Wie ein Screenreader eine Webseite liest
Der Screenreader liest nicht den visuellen Bildschirm ab, sondern den HTML-Code. Er erkennt: Überschriften (h1-h6) als Navigationsankerpunkte. Links und Buttons als interaktive Elemente.
Bilder über ihre Alt-Texte. Formulare über ihre Labels. Listen, Tabellen und Landmarks.
Wenn das HTML sauber ist, funktioniert der Screenreader gut. Wenn nicht, ist die Seite unbenutzbar.
Ein Tag im Leben eines Screenreader-Nutzers
Stell dir vor: Du öffnest eine Webseite und hörst: 'Bild, Bild, Bild, Link: hier klicken, Link: hier klicken, Eingabefeld, Eingabefeld.' Kein Kontext, keine Beschreibung, keine Orientierung. Das ist die Realität auf einer schlecht programmierten Webseite. Ein barrierefreier Shop dagegen: 'Hauptnavigation, Überschrift: Unsere Produkte, Bild: Roter Laufschuh Nike Air Max 90, Button: In den Warenkorb.'.

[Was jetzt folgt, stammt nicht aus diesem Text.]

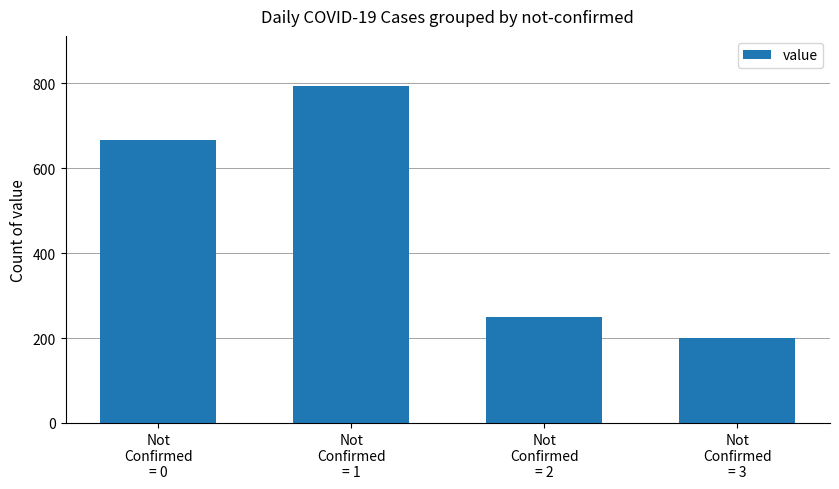

Rank the categories by value from lowest to highest.

Not
Confirmed
= 3, Not
Confirmed
= 2, Not
Confirmed
= 0, Not
Confirmed
= 1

Warum das für dich relevant ist
In Deutschland nutzen ca. 500.000 Menschen Screenreader. Wenn deine Webseite für sie nicht funktioniert, verlierst du nicht nur Kunden – du verstößt gegen das BFSG.
Die gute Nachricht: Sauberes HTML ist der Schlüssel, und das ist keine Raketenwissenschaft.